For the most part I'd put the money into other parts before the case and just by an NZXT Source 210/210 Elite.  For $50 the Source 210 Elite is an amazing case, and all most builds need.  The only down side is there isn't enough room for a dual-120mm radiator at the top of the case.

But for my personal rig I just had to go with the 650T, but I already had all the hardware I wanted, but my old case was...well...old, and I wanted something new that I knew I would like for several years(my old case was 5 years old).


----------



## Kissamies (Nov 29, 2013)

Under 100 euros, I usually buy used cases. My Define R2 cost 30 euros and Sonata III 20 euros.


----------



## Kaynar (Nov 29, 2013)

I think that really depends on what you can afford.
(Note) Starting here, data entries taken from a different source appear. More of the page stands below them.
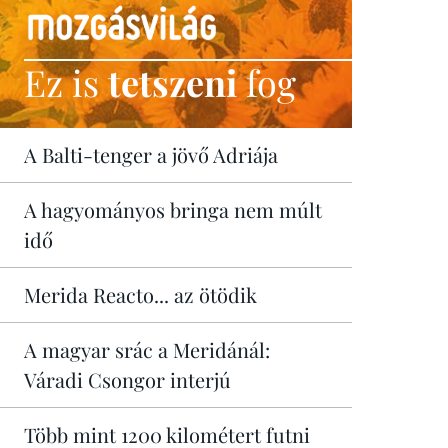
Ez is
tetszeni
fog
A Balti-tenger a jövő Adriája
A hagyományos bringa nem múlt
idő
Merida Reacto... az ötödik
A magyar srác a Meridánál:
Váradi Csongor interjú
Több mint 1200 kilométert futni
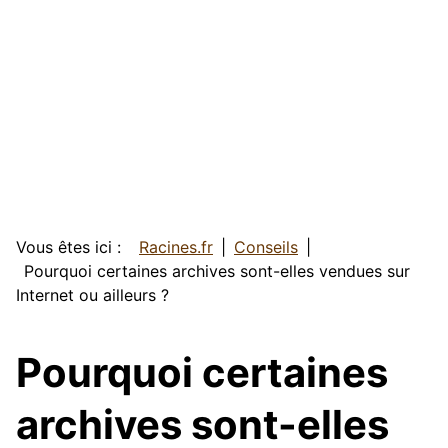
Vous êtes ici :
Racines.fr
Conseils
Pourquoi certaines archives sont-elles vendues sur
Internet ou ailleurs ?
Pourquoi certaines
archives sont-elles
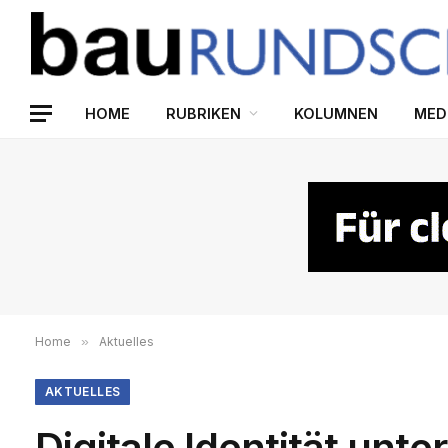
HOME
RUBRIKEN
KOLUMNEN
MED
Home
»
Aktuelles
AKTUELLES
Digitale Identität un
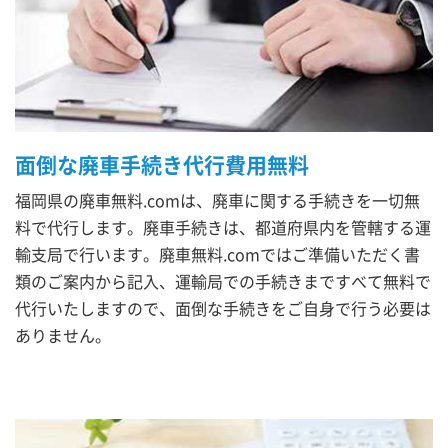
面倒な廃車手続き代行費用無料
福岡県の廃車無料.comは、廃車に関する手続きを一切無
料で代行します。廃車手続きは、都道府県内を管轄する運
輸支局で行います。廃車無料.comではご準備いただく書
類のご案内から記入、運輸局での手続きまですべて無料で
代行いたしますので、面倒な手続きをご自身で行う必要は
ありません。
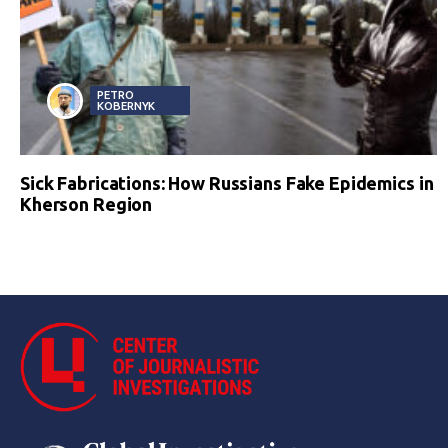
PETRO
KOBERNYK
Sick Fabrications: How Russians Fake Epidemics in
Kherson Region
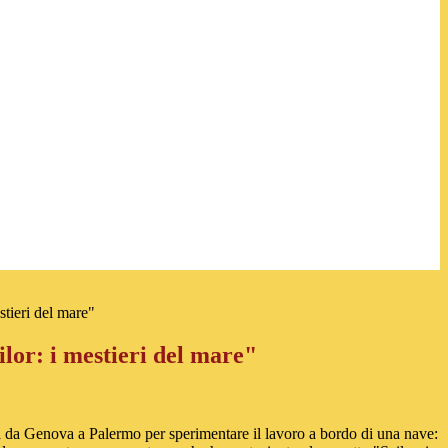
stieri del mare"
lor: i mestieri del mare"
a da Genova a Palermo per sperimentare il lavoro a bordo di una nave:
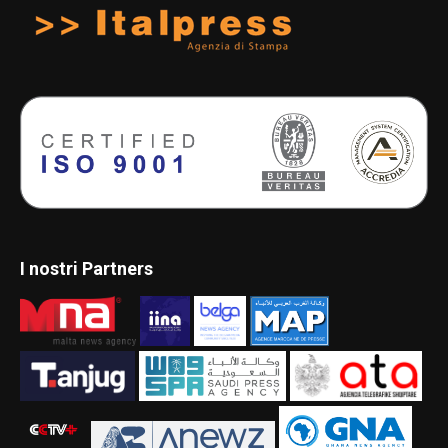
I nostri Partners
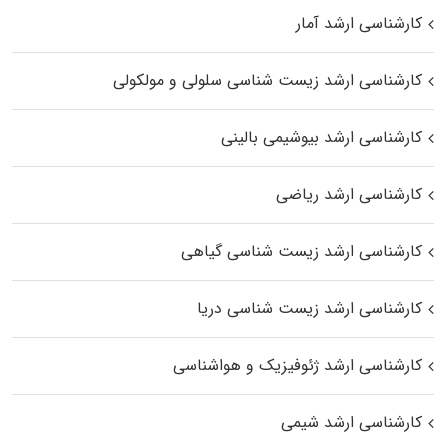
کارشناسی ارشد آمار
کارشناسی ارشد زیست شناسی سلولی و مولکولی
کارشناسی ارشد بیوشیمی بالینی
کارشناسی ارشد ریاضی
کارشناسی ارشد زیست‌ شناسی گیاهی
کارشناسی ارشد زیست‌ شناسی دریا
کارشناسی ارشد ژئوفیزیک و هواشناسی
کارشناسی ارشد شیمی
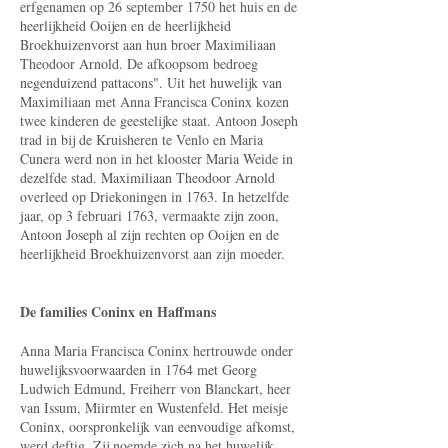
erfgena­men op 26 september 1750 het huis en de
heerlijkheid Ooijen en de heerlijkheid
Broekhuizenvorst aan hun broer Maximiliaan
Theodoor Arnold. De afkoopsom bedroeg
negenduizend pattacons". Uit het huwelijk van
Maximiliaan met Anna Francisca Coninx kozen
twee kinderen de geestelijke staat. Antoon Joseph
trad in bij de Kruisheren te Venlo en Maria
Cunera werd non in het klooster Maria Weide in
dezelfde stad. Maximiliaan Theodoor Arnold
overleed op Driekoningen in 1763. In hetzelfde
jaar, op 3 februari 1763, vermaakte zijn zoon,
Antoon Joseph al zijn rechten op Ooijen en de
heerlijkheid Broekhuizenvorst aan zijn moeder.
De families Coninx en Haffmans
Anna Maria Francisca Coninx hertrouwde onder
huwelijksvoorwaarden in 1764 met Georg
Ludwich Edmund, Freiherr von Blanckart, heer
van Issum, Miirmter en Wustenfeld. Het meisje
Coninx, oorspronkelijk van eenvoudige afkomst,
werd deftig. Zij noemde zich na het huwelijk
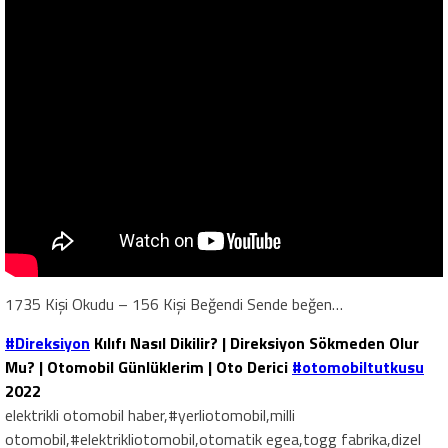
1735 Kişi Okudu – 156 Kişi Beğendi Sende beğen…
#Direksiyon
Kılıfı Nasıl Dikilir? | Direksiyon Sökmeden Olur
Mu? | Otomobil Günlüklerim | Oto Derici
#otomobiltutkusu
2022
elektrikli otomobil haber,#yerliotomobil,milli
otomobil,#elektrikliotomobil,otomatik egea,togg fabrika,dizel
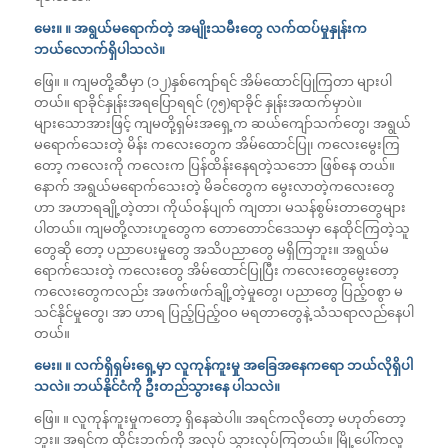
မေး။ ။ အရွယ်မရောက်တဲ့ အမျိုးသမီးတွေ လက်ထပ်မှုနှုန်းက
ဘယ်လောက်ရှိပါသလဲ။
ဖြေ။ ။ ကျမတို့ဆီမှာ (၁၂)နှစ်ကျော်ရင် အိမ်ထောင်ပြုကြတာ များပါ
တယ်။ ရာခိုင်နှုန်းအရပြောရရင် (၇၅)ရာခိုင် နှုန်းအထက်မှာပဲ။
များသောအားဖြင့် ကျမတို့ရှမ်းအရှေ့က ဆယ်ကျော်သက်တွေ၊ အရွယ်
မရောက်သေးတဲ့ မိန်း ကလေးတွေက အိမ်ထောင်ပြု၊ ကလေးမွေးကြ
တော့ ကလေးကို ကလေးက ပြန်ထိန်းနေရတဲ့သဘော ဖြစ်နေ တယ်။
နောက် အရွယ်မရောက်သေးတဲ့ မိခင်တွေက မွေးလာတဲ့ကလေးတွေ
ဟာ အဟာရချို့တဲ့တာ၊ ကိုယ်ဝန်ပျက် ကျတာ၊ မသန်စွမ်းတာတွေများ
ပါတယ်။ ကျမတို့လားဟူတွေက တောတောင်ဒေသမှာ နေထိုင်ကြတဲ့သူ
တွေဆို တော့ ပညာပေးမှုတွေ အသိပညာတွေ မရှိကြဘူး။ အရွယ်မ
ရောက်သေးတဲ့ ကလေးတွေ အိမ်ထောင်ပြုပြီး ကလေးတွေမွေးတော့
ကလေးတွေကလည်း အဖက်ဖက်ချို့တဲ့မှုတွေ၊ ပညာတွေ ပြည့်ဝစွာ မ
သင်နိုင်မှုတွေ၊ အာ ဟာရ ပြည့်ပြည့်ဝဝ မရတာတွေနဲ့ သံသရာလည်နေပါ
တယ်။
မေး။ ။ လက်ရှိရှမ်းရှေ့မှာ လူကုန်ကူးမှု အခြေအနေကရော ဘယ်လိုရှိပါ
သလဲ။ ဘယ်နိုင်ငံကို ဦးတည်သွားနေ ပါသလဲ။
ဖြေ။ ။ လူကုန်ကူးမှုကတော့ ရှိနေဆဲပါ။ အရင်ကလိုတော့ မဟုတ်တော့
ဘူး။ အရင်က ထိုင်းဘက်ကို အလုပ် သွားလုပ်ကြတယ်။ မြို့ပေါ်ကလူ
There are some really awesome cases like the fractal design models that cost around 100 dollars and yet are extremely efficient for both air and water cooling and are made of good quality plastic (which looks good). If you buy something like that you don't have any problems and you won't be disappointed.
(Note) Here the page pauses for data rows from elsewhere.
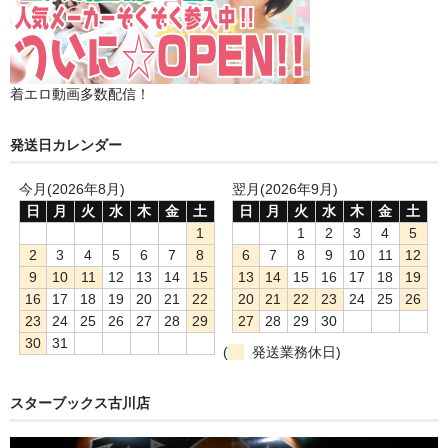
着エロ動画多数配信！
発送日カレンダー
今月(2026年8月)
翌月(2026年9月)
日
月
火
水
木
金
土
日
月
火
水
木
金
土
1
1
2
3
4
5
2
3
4
5
6
7
8
6
7
8
9
10
11
12
9
10
11
12
13
14
15
13
14
15
16
17
18
19
16
17
18
19
20
21
22
20
21
22
23
24
25
26
23
24
25
26
27
28
29
27
28
29
30
30
31
(
発送業務休日)
スターブックス古川店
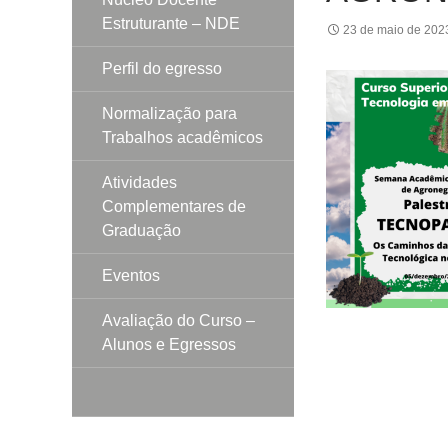
Estruturante – NDE
23 de maio de 202
Perfil do egresso
Normalização para
Trabalhos acadêmicos
Atividades
Complementares de
Graduação
Eventos
Avaliação do Curso –
Alunos e Egressos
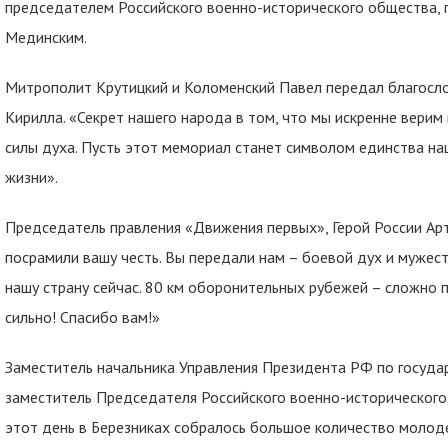
председателем Российского военно-исторического общества
Мединским.
Митрополит Крутицкий и Коломенский Павел передал благосло
Кирилла. «Секрет нашего народа в том, что мы искренне верим
силы духа. Пусть этот мемориал станет символом единства на
жизни».
Председатель правления «Движения первых», Герой России Арт
посрамили вашу честь. Вы передали нам – боевой дух и мужес
нашу страну сейчас. 80 км оборонительных рубежей – сложно 
сильно! Спасибо вам!»
Заместитель начальника Управления Президента РФ по государ
заместитель Председателя Российского военно-исторического
этот день в Березниках собралось большое количество молоде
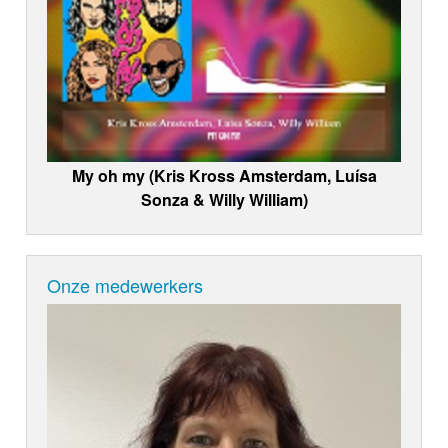
My oh my (Kris Kross Amsterdam, Luísa
Sonza & Willy William)
Onze medewerkers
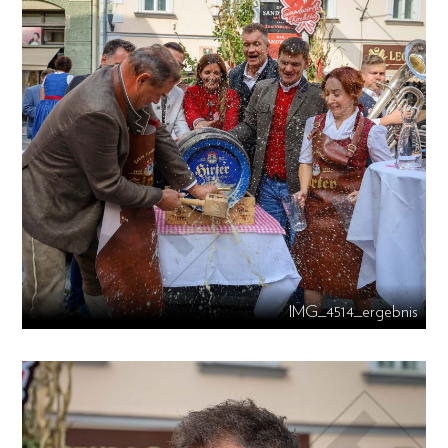
IMG_4514_ergebnis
On the other hand, you might want something in particular for your taste and spend a lot more even if it is technically not as good or even if the price is not justified, just because we live on a big planet with a lot of people so there are a lot of different tastes, thus choices.

Personally I spent more than 300 for a Caselabs mini-itx SM5 model and I am thrilled with it but it was totally unnecessary in terms of performance. I could have fit my 2 rads and mini itx mobo in a case of half the price, but yeah, the looks and the fact I could afford it judged that.


----------



## Digital1 (Nov 30, 2013)

I paid around £150 UK Sterling for the CM Stormtrooper. Worth every penny imo.


----------



## ThE_MaD_ShOt (Nov 30, 2013)

I spent $130 on my last case. A Raidmax Vampire


----------



## Vario (Nov 30, 2013)

I spent $50 on my Cosmos (used) and probably have about $100 in materials modifying it to my liking (rad grills) and a window panel ($40) and also bought all new fans etc since it came fanless, so all in all I have a lot of money in this case.  My wood case cost me about $20 in wood and about $30AR for the elite 120 interior chassis, and then about $60 in metal panels for fans and power switch, $20 in wood products (sandpaper, stain, poly, etc).
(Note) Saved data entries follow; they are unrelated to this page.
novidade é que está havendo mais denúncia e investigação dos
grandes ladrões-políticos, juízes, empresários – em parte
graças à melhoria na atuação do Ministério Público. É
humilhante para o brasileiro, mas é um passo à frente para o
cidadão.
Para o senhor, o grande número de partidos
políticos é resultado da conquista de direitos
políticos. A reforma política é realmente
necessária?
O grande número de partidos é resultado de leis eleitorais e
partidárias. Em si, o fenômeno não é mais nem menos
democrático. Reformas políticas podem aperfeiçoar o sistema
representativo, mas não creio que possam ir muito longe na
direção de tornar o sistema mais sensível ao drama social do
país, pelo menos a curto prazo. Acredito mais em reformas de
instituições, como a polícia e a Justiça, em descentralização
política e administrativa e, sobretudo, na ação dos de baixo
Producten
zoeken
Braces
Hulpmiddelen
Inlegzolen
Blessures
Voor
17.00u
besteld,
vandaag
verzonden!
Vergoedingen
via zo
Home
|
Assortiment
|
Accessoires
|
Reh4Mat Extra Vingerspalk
I am planning on making a wooden mid tower with rotated motherboard 90 degrees like the silverstone products so the videocard hangs down, out of wood with 3x120mm intake rad grill fans and using my Antec 300's mobo tray.


----------



## scoutingwraith (Dec 2, 2013)

I have always looked for cases in the price range of $100 to $150 and have always been mid-tower. Now i went with a Full Tower recently and i think i will stay with full tower. I like my new Thermaltake S71 case.


----------



## ste2425 (Dec 12, 2013)

Never paid for any of my cases, my first ones I picked up from side of road left for the scrap man. Chopped them up when I went through trying to mod things. Then I realised I was no good at it  Last one was being slung when my last job was changing warehouses. Current was a trade for helping a friend work on his car


----------



## Brusfantomet (Dec 15, 2013)

with the options and extra stuff, intercontinental shipping, VAT and other taxes, my Caselabs magnum m8 cost my in the vicinity of 700 usd, and i still use an external radiator... god amount of space in it tho.


----------